Fast niemand möchte den Polexit
Polen bleibt in der Europäischen Union. Denn weder die EU-Kommission, noch die streitlustige Regierung in Warschau, noch die mehrheitlich pro-europäische Bevölkerung wollen ernsthaft einen "Polexit." Das Thema wurde in den vergangenen Tagen vor allem medial sehr hochgekocht. Doch bei genauerem Hinsehen erweist es sich als aufgebauscht.
Das heutige Polen ist ohne die EU nicht vorstellbar.
Auch die national-konservative Regierung in Warschau weiß um die Abhängigkeit Polens vom gemeinsamen europäischen Markt. Seit dem EU-Beitritt 2004 wuchs Polens Wirtschaft jährlich um durchschnittlich 3,17%. Die Arbeitslosigkeit ist von 18,97% im Jahr 2004 auf 3,16% zurückgegangen. Im Juni waren 300.000 Stellen in polnischen Unternehmen unbesetzt – ein Indikator für die "brummende" Wirtschaft unseres östlichen Nachbarns. Der Warenwert der polnischen Exporte ist seit 2010 um 70% gestiegen, seit 2015 wird mehr exportiert als importiert. Mit einem Exportanteil von 27% ist Deutschland Polens wichtigster Handelspartner. Danach folgen Tschechien, Großbritannien und Frankreich (je 6%) und Italien (5%). Neue EU-Zölle in Folge eines Polexits wären hier verheerend.

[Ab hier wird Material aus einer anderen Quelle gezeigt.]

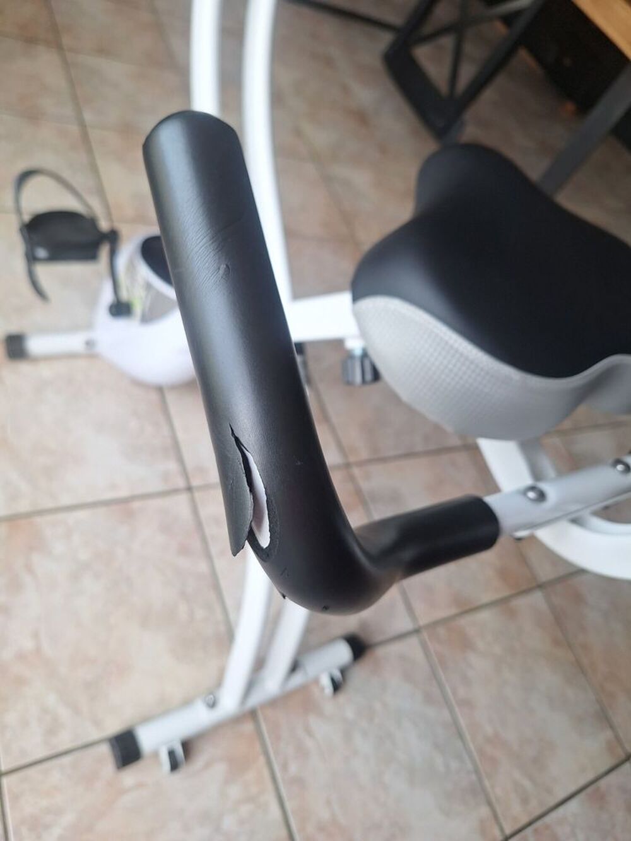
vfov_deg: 73.9
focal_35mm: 23
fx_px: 559
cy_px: 420
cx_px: 316
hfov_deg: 58.9
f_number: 1.8
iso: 40
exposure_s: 1/100
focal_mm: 5.54
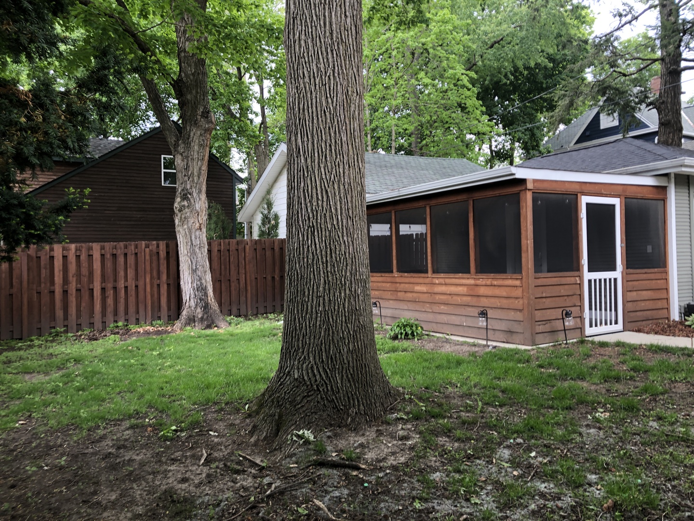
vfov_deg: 49.7
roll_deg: +0.6
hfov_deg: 63.4
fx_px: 561
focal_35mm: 28
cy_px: 260
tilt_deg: +0.0
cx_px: 347
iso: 64
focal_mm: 3.99
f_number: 1.8
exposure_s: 1/120
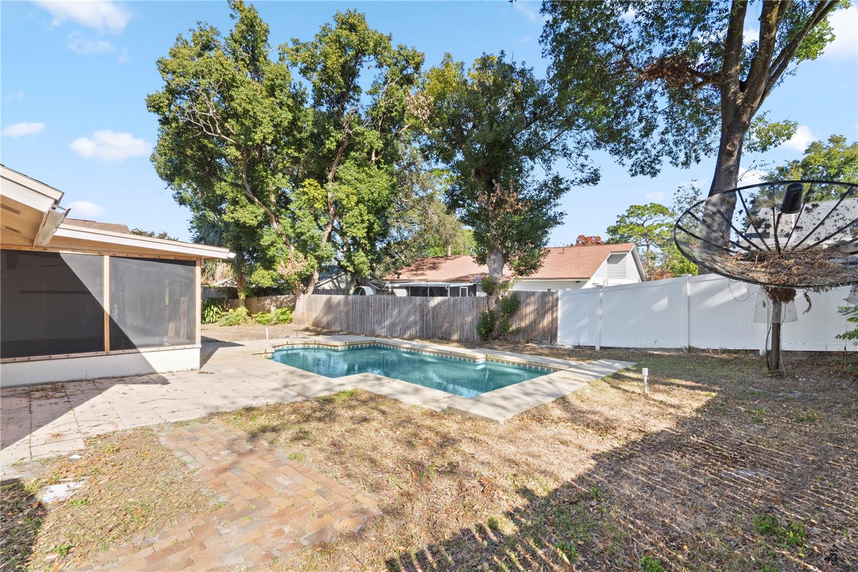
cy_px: 286
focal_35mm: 16
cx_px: 429
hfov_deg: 96.7
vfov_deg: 73.7
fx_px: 381
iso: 100
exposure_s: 1/5
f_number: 14
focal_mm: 16
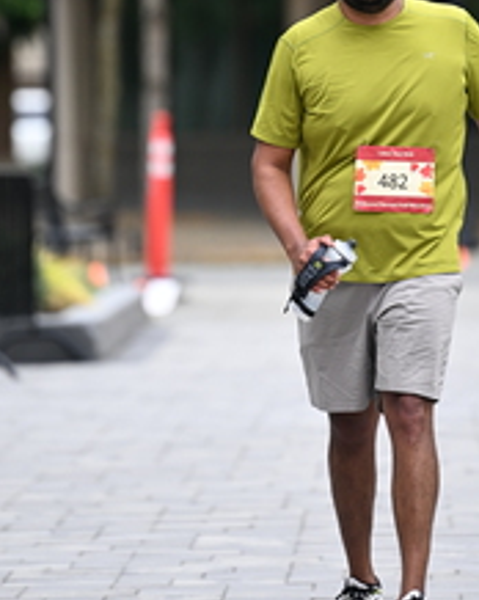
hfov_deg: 3.4
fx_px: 7985
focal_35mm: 450
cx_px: 323
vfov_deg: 4.3
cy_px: 118
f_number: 2.8
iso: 400
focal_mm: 190
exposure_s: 1/1250
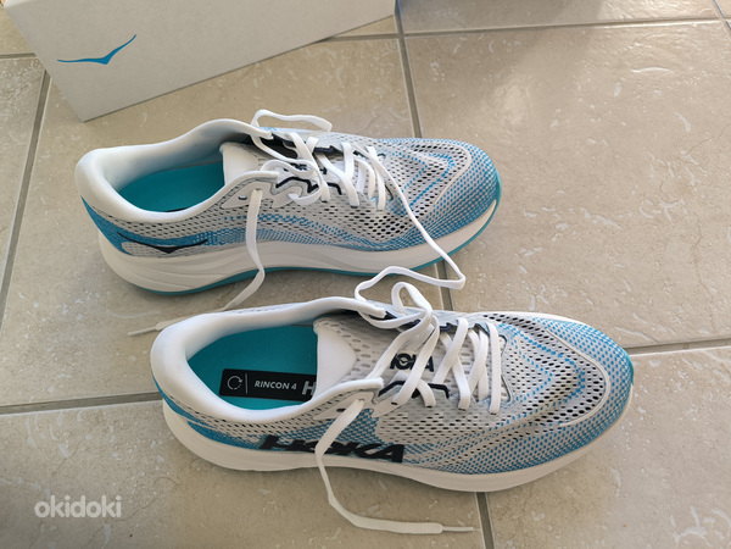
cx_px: 366
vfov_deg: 56.8
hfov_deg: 71.6
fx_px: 507
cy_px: 274
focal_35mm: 24
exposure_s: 1/100
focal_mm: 6.92
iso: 50
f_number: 1.9
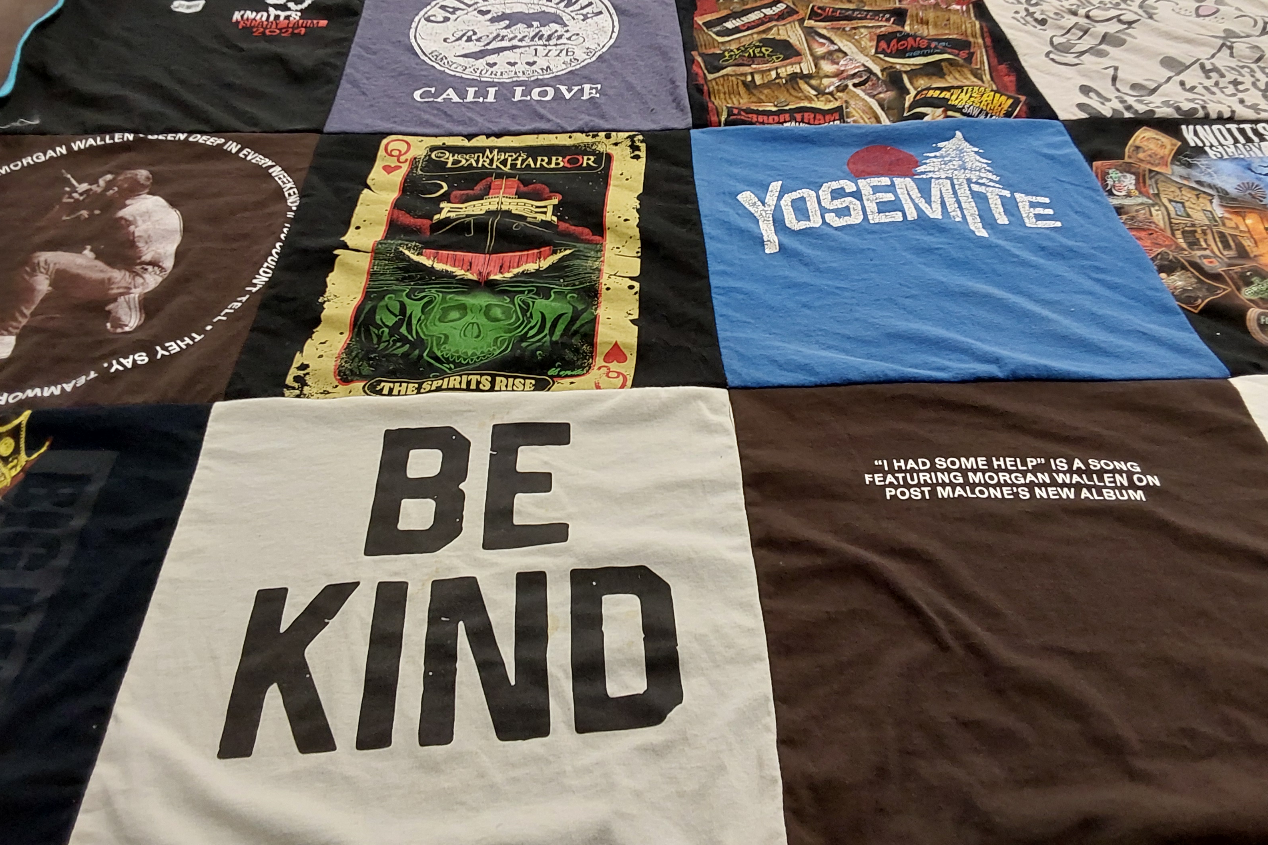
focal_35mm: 30
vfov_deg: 43.5
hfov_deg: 61.9
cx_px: 645
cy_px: 362
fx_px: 1057
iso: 125
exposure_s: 1/60
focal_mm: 2.91
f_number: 1.9
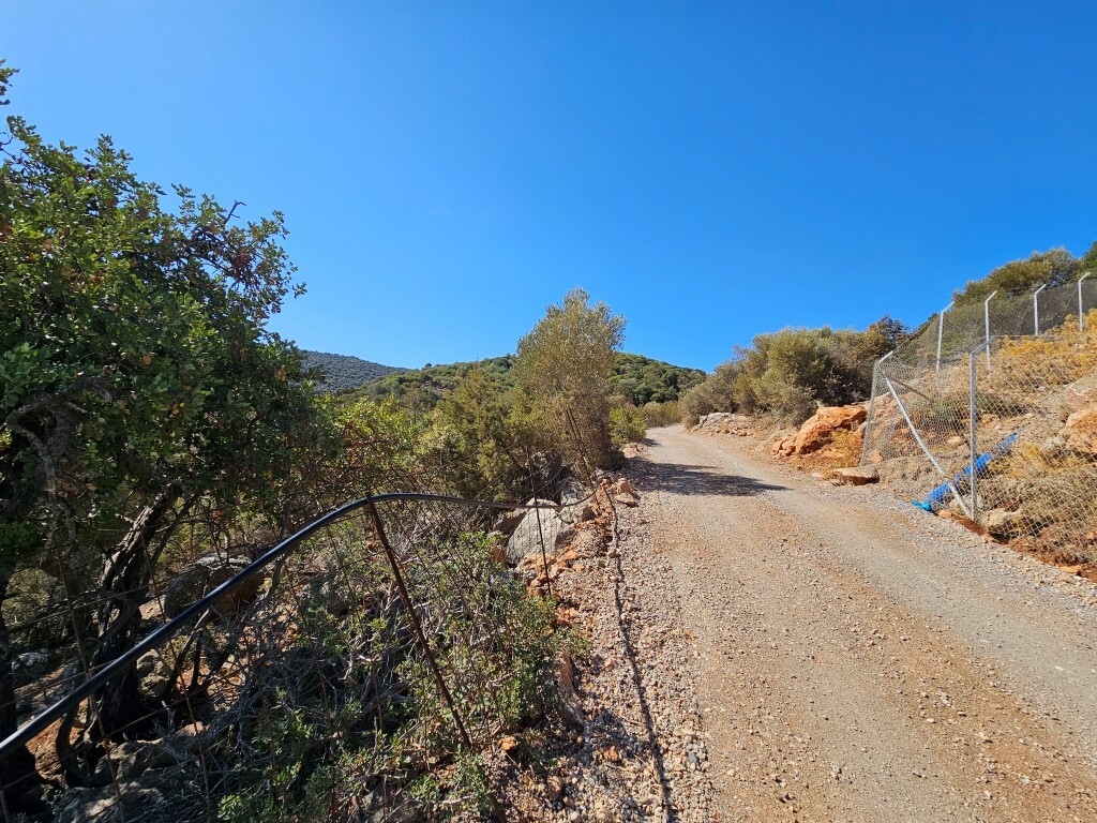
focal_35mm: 13
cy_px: 412
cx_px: 548
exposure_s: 1/2259
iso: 50
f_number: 2.2
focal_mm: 2.2
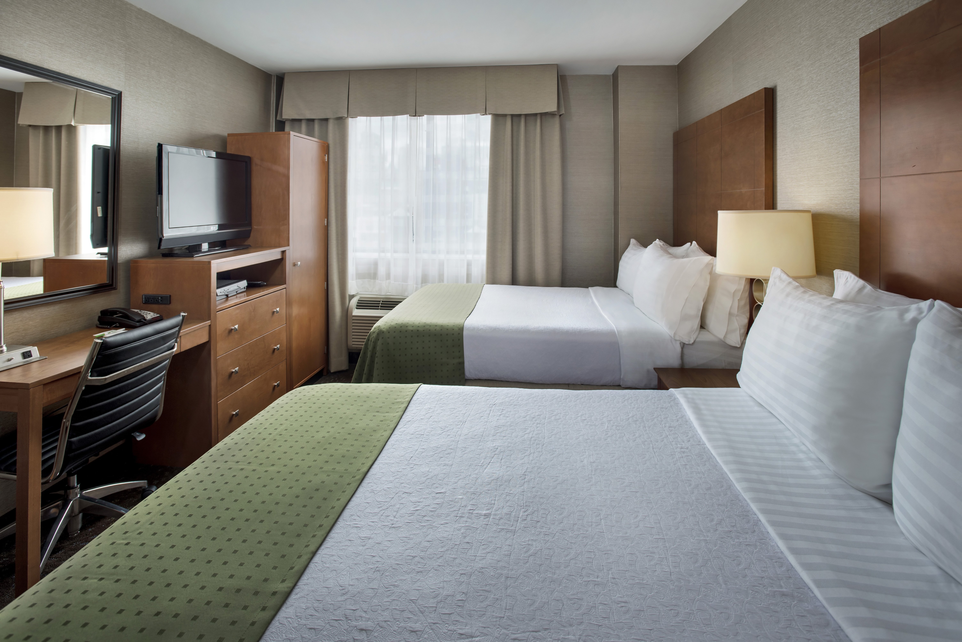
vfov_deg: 70.5
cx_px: 481
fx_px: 454
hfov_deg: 93.3
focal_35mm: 17
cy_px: 321
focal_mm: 17
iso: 200
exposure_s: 1/10
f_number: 8
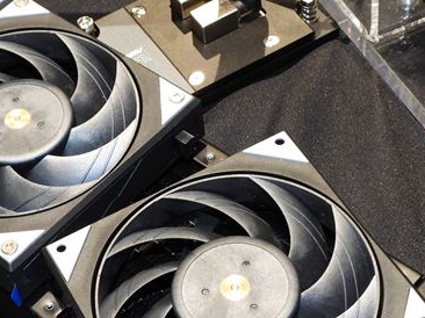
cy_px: 151
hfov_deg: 19.9
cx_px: 96
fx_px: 1202
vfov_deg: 15.1
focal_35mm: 98
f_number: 3.2
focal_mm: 6.3
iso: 200
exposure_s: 1/30
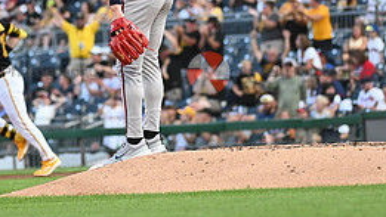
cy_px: 24
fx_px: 4761
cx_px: 154
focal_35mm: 465
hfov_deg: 4.6
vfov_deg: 2.6
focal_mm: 200
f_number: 4
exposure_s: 1/2000
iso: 2500
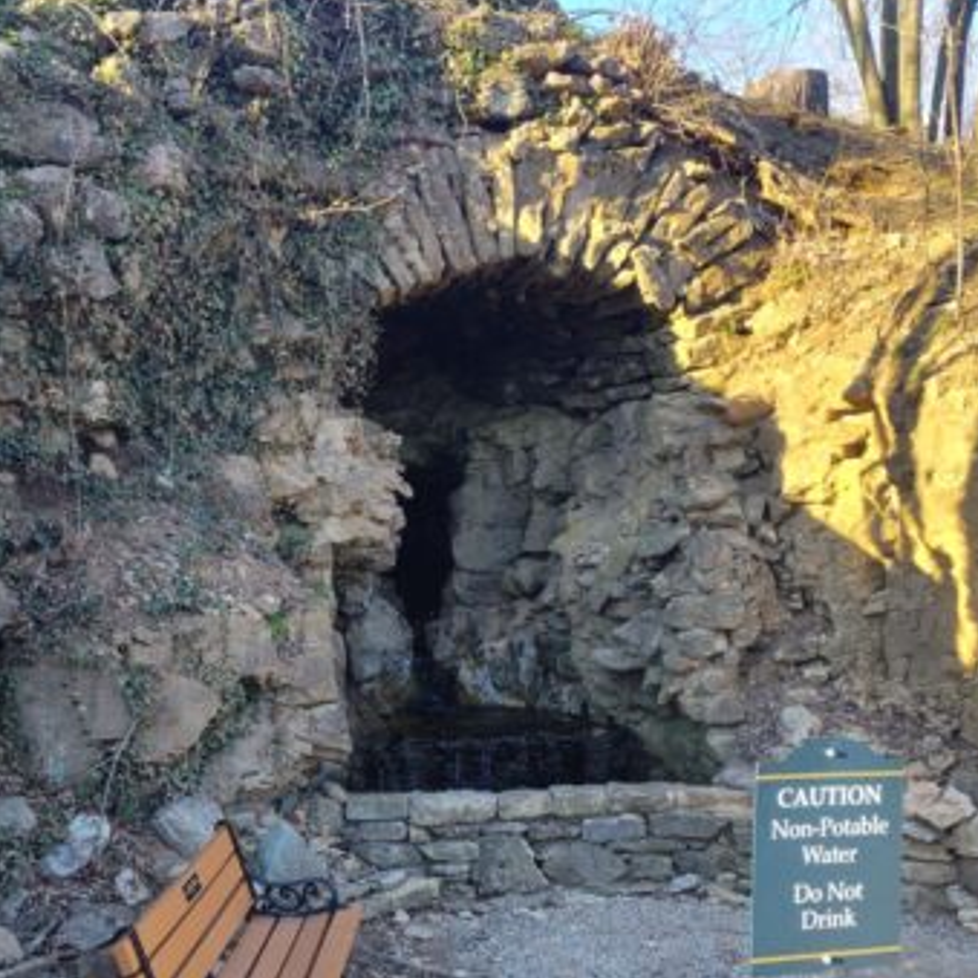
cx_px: 444
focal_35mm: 36
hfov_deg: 46.0
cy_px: 614
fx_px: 1151
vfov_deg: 45.6
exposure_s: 1/200
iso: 123
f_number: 1.8
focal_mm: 5.56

Der Aufschwung Polens wird neben dem gemeinsamem Markt maßgeblich von EU-Finanzierungen mitgetragen. 3,5% der polnischen Wirtschaftsleistung werden jährlich EU-finanziert. Aus dem Corona-Hilfsfonds hat Polen zudem 24 Mrd. Euro an nicht rückzahlbaren Zuwendungen gefordert. Weitere 34 Mrd. wurden als Kredite beantragt. Zusammen sind das fast 12% der polnischen Wirtschaftsleistung. Angesichts dessen ist die Anzahl der tatsächlichen Polexit-Befürworter auch in der Warschauer Politik gering.
Bevölkerung gegen Polexit
Zudem ist eine überwältigende Mehrheit der polnischen Bevölkerung (88%) gegen den EU-Austritt Polens. Laut Umfragen befürworten ihn lediglich 7%. Der aus Warschau vom Zaun getretene Rechtsstaatlichkeit-Streit mit der EU ist daher höchst unpopulär. Das zeigt auch ein Blick auf die Umfragen. Nur noch 35% der Polen sind zufrieden mit ihrer Regierung. Die Umfragewerte der regierenden national-konservativen PiS-Partei schwanken seit einem Jahr zwischen 32 und 38% – vor zwei Jahren lag die Partei noch bei Werten knapp unter 50%.Die Oppositionspartei "Bürgerplattform" des populären Donald Tusk kommt mittlerweile auf 25,8%. Im Juni waren es erst 16%. Dieser rief zu Protesten am Sonntag auf, zu denen zehntausende Menschen kamen. Die amtierende Regierung wird sich auch mit Blick auf die im Jahr 2023 anstehenden Parlamentswahlen fragen, ob sie einen langwierigen EU-Streit führen möchte. Zieht sich der Konflikt weiter in die Länge, dürften die Wahlen vor allem eine Abstimmung über den EU-Kurs Warschaus werden.
Was nun?
Fragt sich nur, wie geht es weiter in einem Streit, dessen finale Konsequenz (Polexit) niemand will? Brüssel und Warschau werden miteinander reden, Besserung geloben und am Ende mit einer halbgaren Erklärung den Streit offen lassen. Brüssel baut wohl auch darauf, dass sich die Causa Polen durch politische Verschiebungen im Zuge der Parlaments- und späteren Präsidentschaftswahlen von selbst löst. Für den Polexit spricht am Ende nur der immer mögliche Fall des politischen "Unfalls", so wie ihn die Briten erlebten.
Fazit: Mit dem "Polexit" lassen sich Aufreger-Schlagzeilen schreiben. Doch dass er tatsächlich eintritt, ist höchst unwahrscheinlich. Brüssel und Warschau werden einen Kompromiss finden, der am Ende die wirtschaftliche Einheit der EU bewahrt, sie aber politisch weiter schwächt.